**EXERCISE AIM**. An exact reproduction of the listing, minus the pictures, is the required output.

**INFORMATION SHOWN**.
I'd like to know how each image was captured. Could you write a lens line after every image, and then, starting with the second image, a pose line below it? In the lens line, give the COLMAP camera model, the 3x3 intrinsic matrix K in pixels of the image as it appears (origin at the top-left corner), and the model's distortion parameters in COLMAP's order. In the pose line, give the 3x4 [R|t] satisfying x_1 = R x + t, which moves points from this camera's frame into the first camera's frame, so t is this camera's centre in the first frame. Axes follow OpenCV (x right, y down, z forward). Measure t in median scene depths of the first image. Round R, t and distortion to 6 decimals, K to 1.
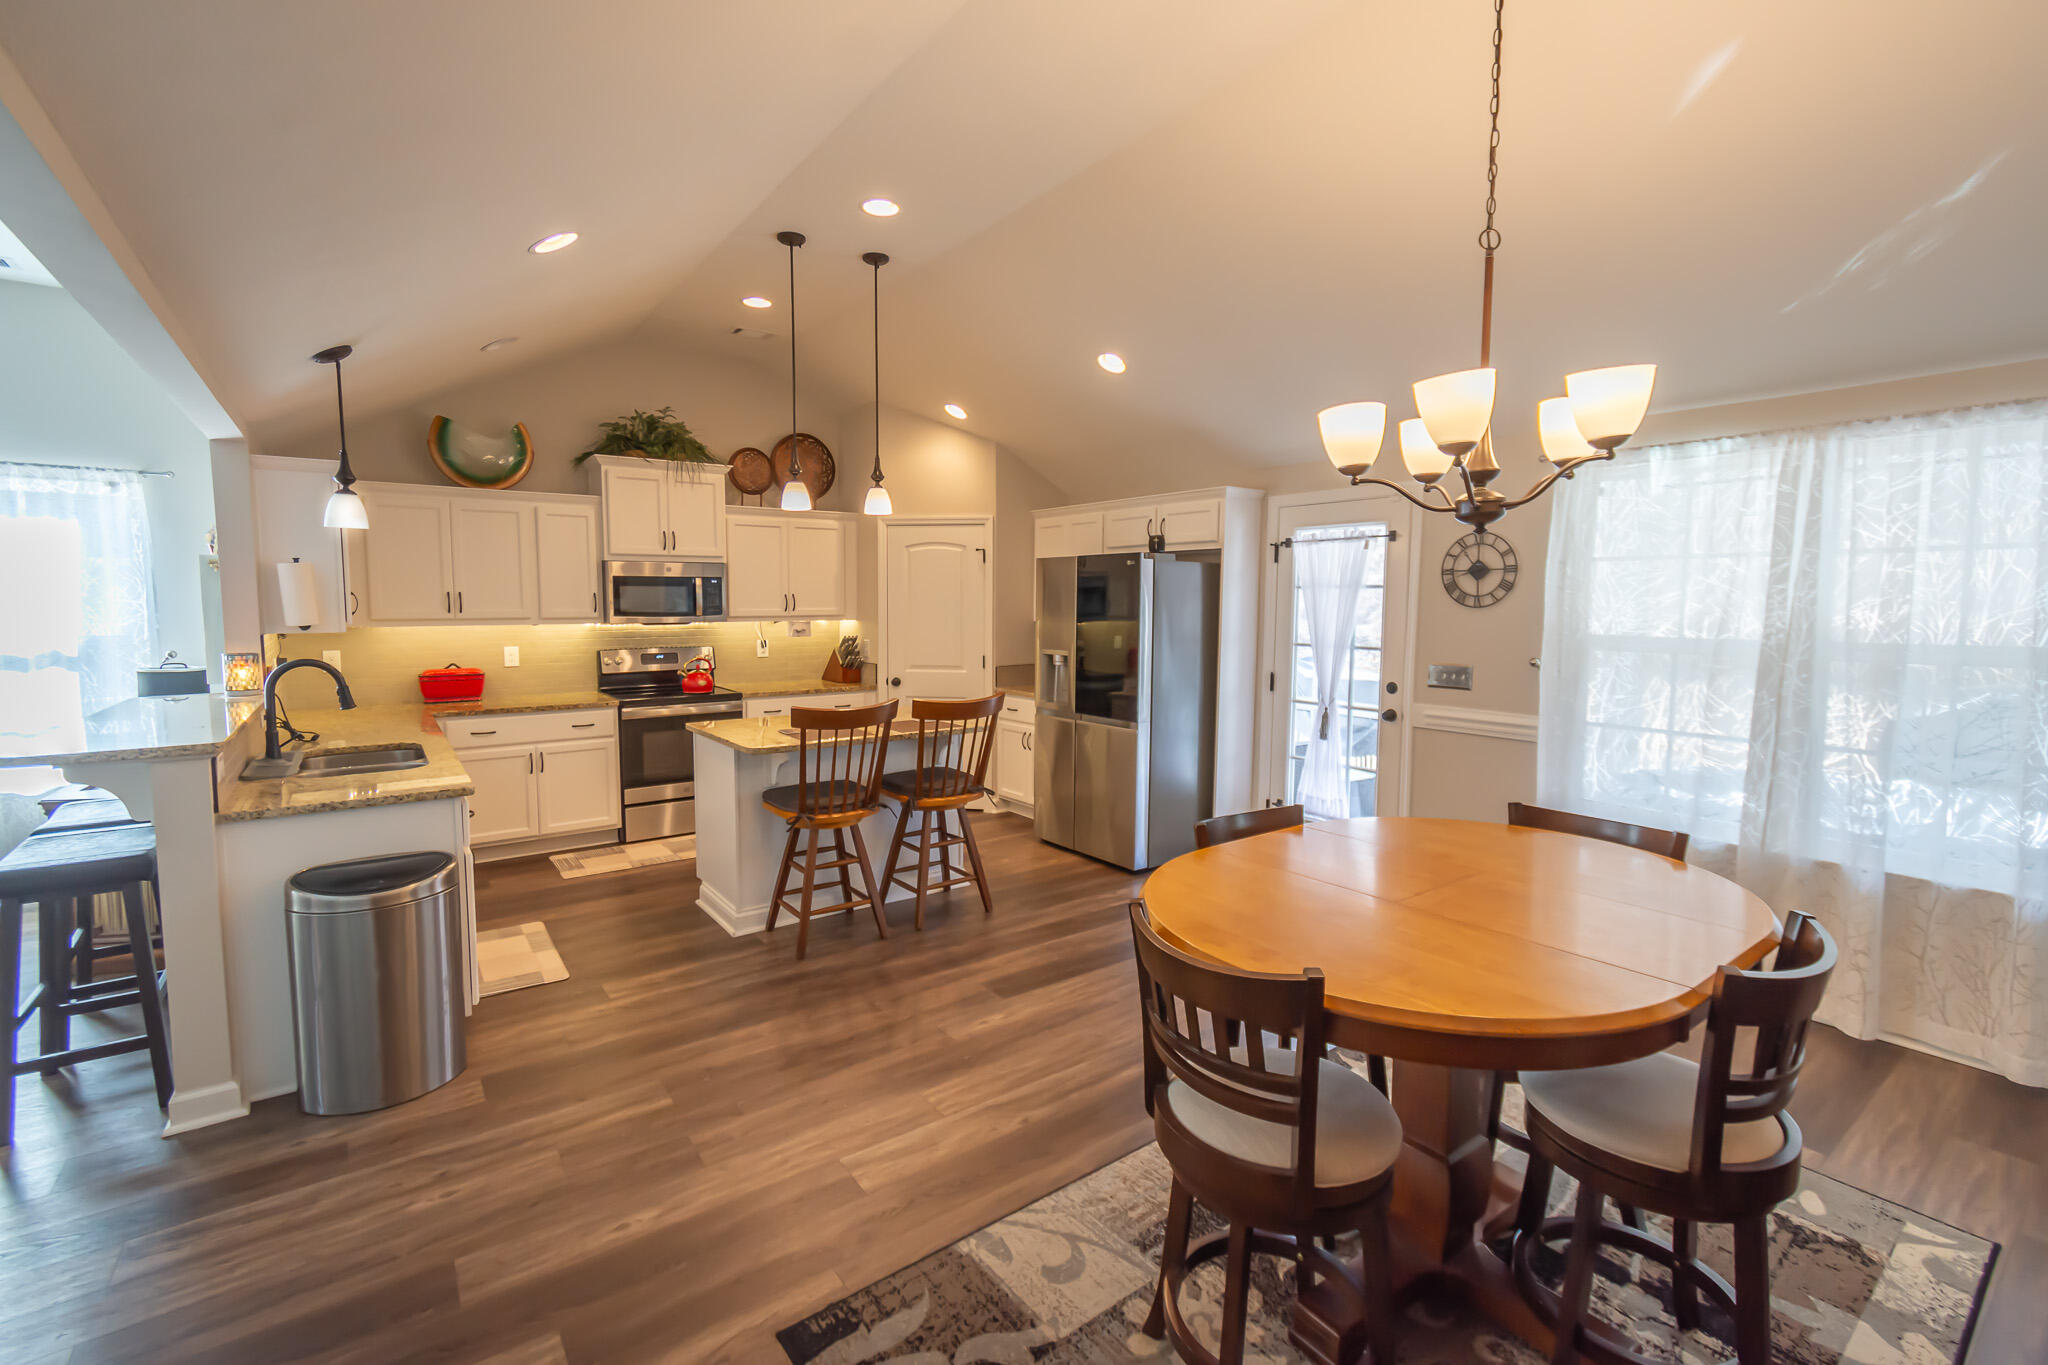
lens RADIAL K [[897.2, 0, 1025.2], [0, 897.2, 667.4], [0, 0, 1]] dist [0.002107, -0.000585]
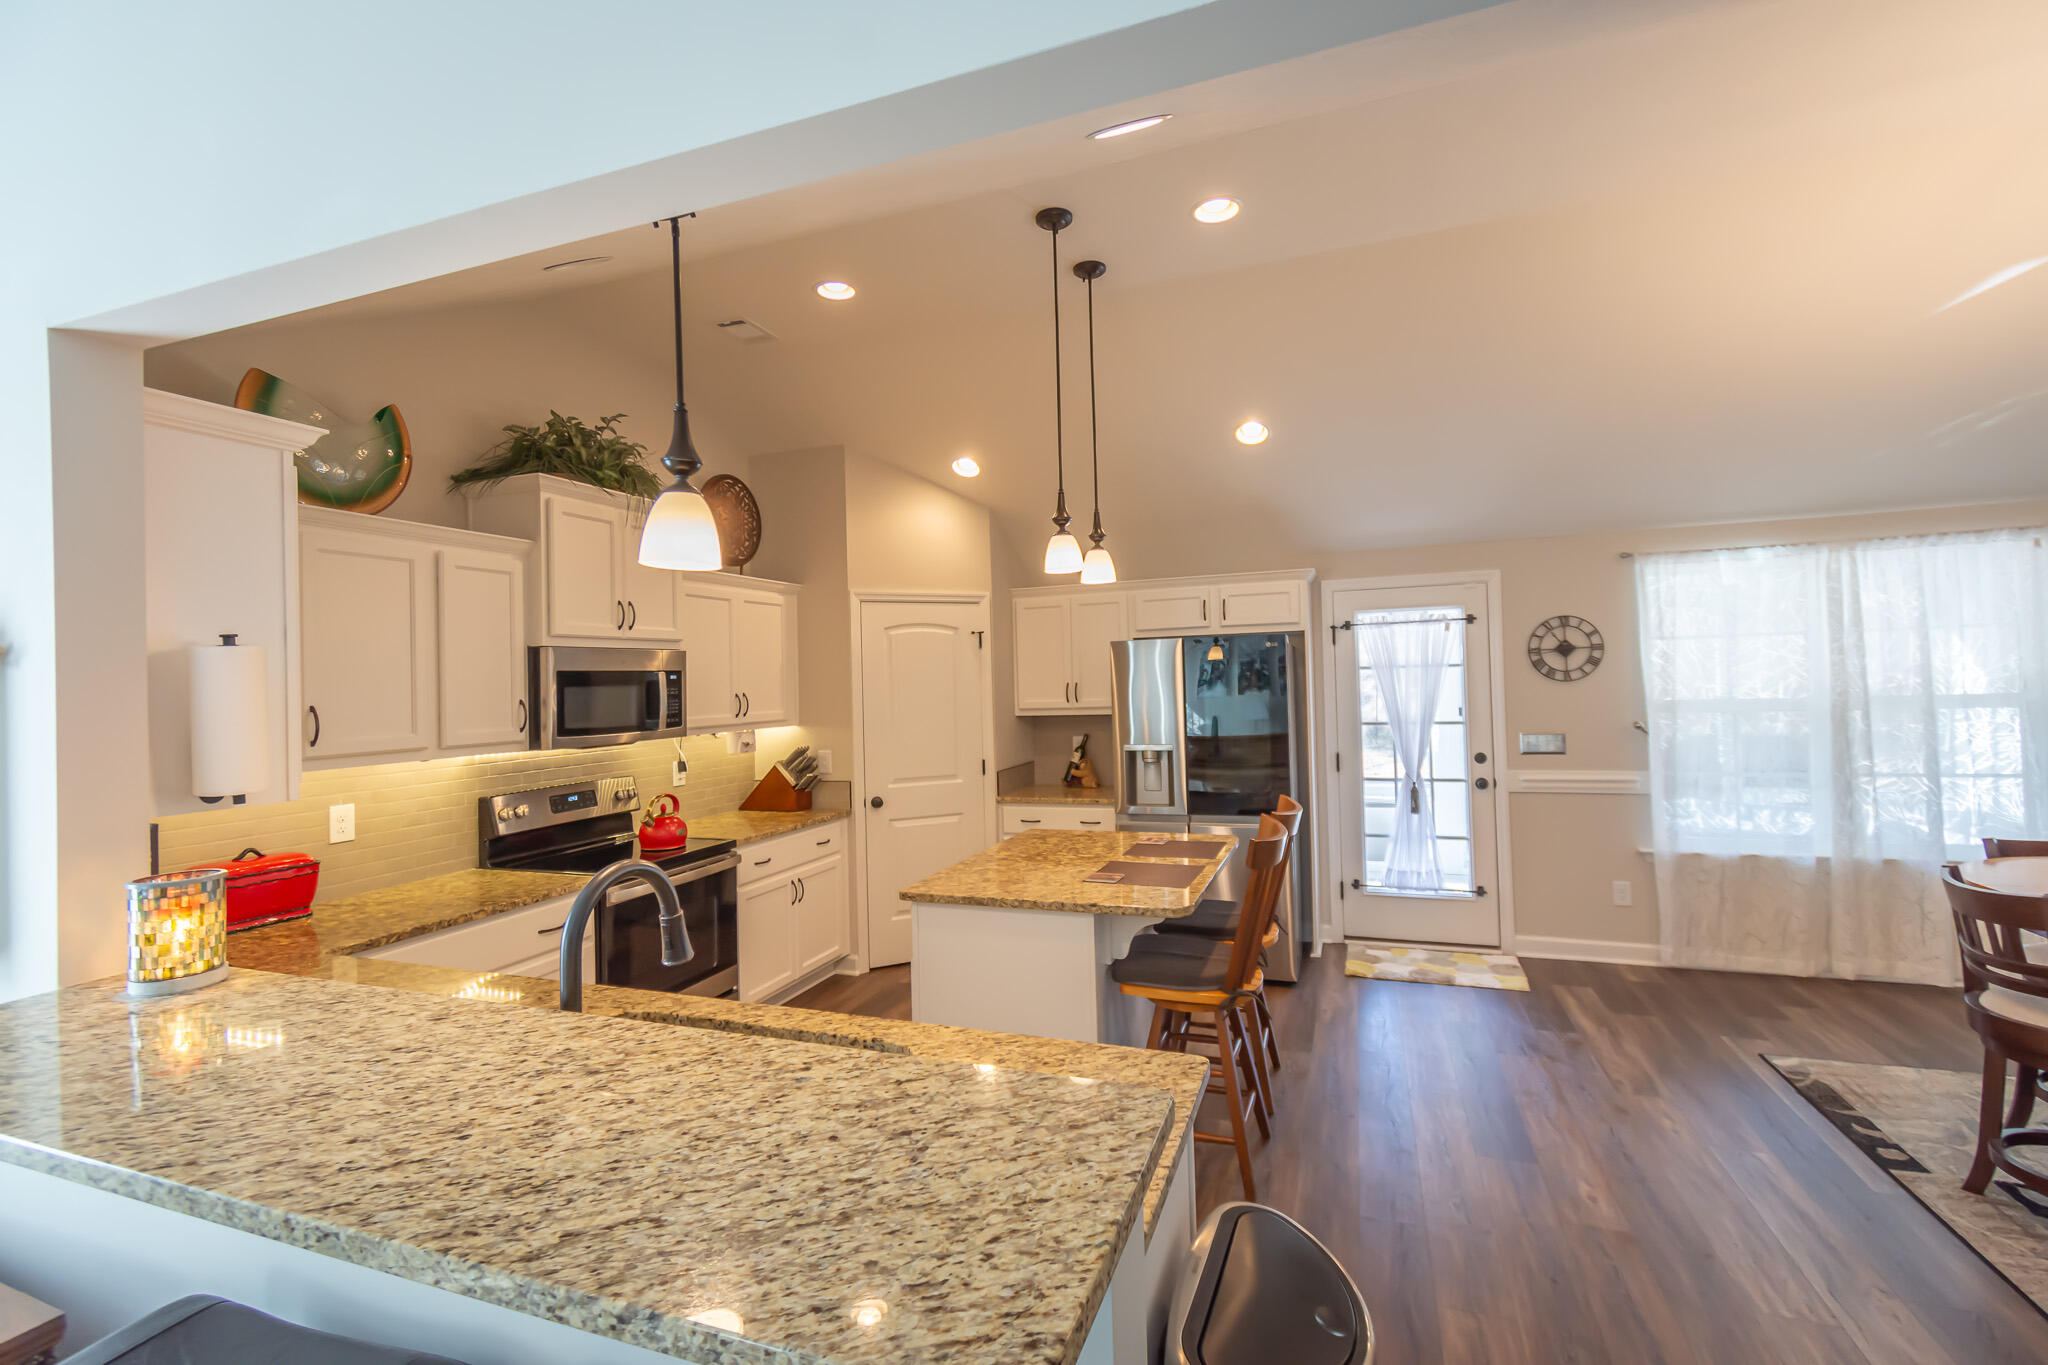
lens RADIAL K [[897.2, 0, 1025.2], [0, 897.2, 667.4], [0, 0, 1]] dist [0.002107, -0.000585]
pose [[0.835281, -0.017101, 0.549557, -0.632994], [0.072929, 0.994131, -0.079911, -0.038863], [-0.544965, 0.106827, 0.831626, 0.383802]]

**ANSWER TO THIS TASK**.
I'd like to know how each image was captured. Could you write a lens line after every image, and then, starting with the second image, a pose line below it? In the lens line, give the COLMAP camera model, the 3x3 intrinsic matrix K in pixels of the image as it appears (origin at the top-left corner), and the model's distortion parameters in COLMAP's order. In the pose line, give the 3x4 [R|t] satisfying x_1 = R x + t, which moves points from this camera's frame into the first camera's frame, so t is this camera's centre in the first frame. Axes follow OpenCV (x right, y down, z forward). Measure t in median scene depths of the first image. Round R, t and distortion to 6 decimals, K to 1.
lens RADIAL K [[897.2, 0, 1025.2], [0, 897.2, 667.4], [0, 0, 1]] dist [0.002107, -0.000585]
lens RADIAL K [[897.2, 0, 1025.2], [0, 897.2, 667.4], [0, 0, 1]] dist [0.002107, -0.000585]
pose [[0.835281, -0.017101, 0.549557, -0.632994], [0.072929, 0.994131, -0.079911, -0.038863], [-0.544965, 0.106827, 0.831626, 0.383802]]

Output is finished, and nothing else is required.